Dikmetaş D. N., Devecioğlu D., Karbancıoğlu Güler H. F., Kahveci Karıncaoğlu D.

ACS Omega, vol.9, no.12, pp.14442-14454, 2024 (SCI-Expanded) identifier identifier

  • Publication Type: Article / Article
  • Volume: 9 Issue: 12
  • Publication Date: 2024
  • Doi Number: 10.1021/acsomega.4c00112
  • Journal Name: ACS Omega
  • Journal Indexes: Science Citation Index Expanded (SCI-EXPANDED), Scopus, Directory of Open Access Journals
  • Page Numbers: pp.14442-14454
  • Istanbul Technical University Affiliated: Yes


Orange is one of the primary fruits processed into juice and other products worldwide, leading to a vast amount of waste accumulation. Such waste has been considered as an attractive candidate for upcycling to obtain bioactive components remaining. The present study investigated the extraction of essential oil (EO), flavonoids, and pectin from industrial orange waste with a holistic approach. To maximize EO yield and d-limonene concentration, hydrodistillation (HD) conditions were selected to be 5.5 mL water/g solid for 180 min. Remaining solids were further used for flavonoid extraction where conventional solvent, sequential ultrasound + solvent, and ultrasound-assisted extraction (UE) were applied. UE applied for 50 min with 120 mL solvent/g solid yielded the highest total phenolic (TPCs) and total flavonoid contents (TFCs), antioxidant capacity, and hesperidin and neohesperidin concentrations. In terms of TPC, TFC, antioxidant capacity, and antibacterial activity, both EO and flavonoid fractions demonstrated moderate to high bioactivity. At the final step, ethanol precipitation was applied to obtain the pectin that was solubilized in hot water during HD and it was characterized by Fourier transform infrared, degree of esterification, and galacturonic acid content.
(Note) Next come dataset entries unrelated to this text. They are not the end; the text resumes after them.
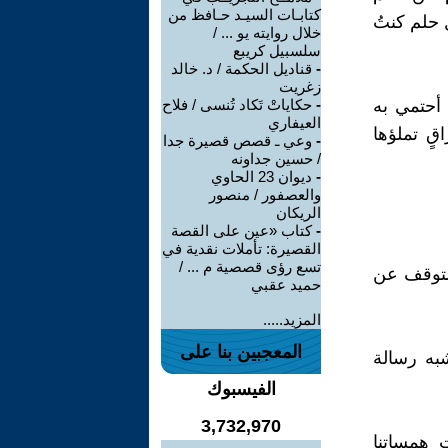
كتابـات السيـد حـافظ من
 حلم كنتُ
خلال روايته يو ... /
سلسبيل كريبع
-
قناديل الحكمة / د. خالد
زغريت
 أحتمي به
-
حكاياتْ تَكاد تُنسى / فلاح
العيفاري
ٍ تملؤها
-
وعي ـ قصص قصيرة جدا
/ حسين جداونه
-
ديوان 23 الحاوي
والعصفور / منصور
الريكان
-
كتاب «عين على القصة
القصيرة: تأملات نقدية في
تسع رؤى قصصية م ... /
"التوقف عن
حميد عقبي
المزيد.....
المعجبين بنا على
به رسالة
الفيسبوك
3,732,970
 همساتنا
Practical application: to ensure utilization in the food, pharmaceutical, and cosmetic industries, this study presents a combined method to obtain several value-added compounds from industrial orange waste. Bioactive EO and flavonoids obtained could have applications in functional food, supplements, or cosmetic formulations, whereas extracted pectin can be used in many formulated foods and drugs.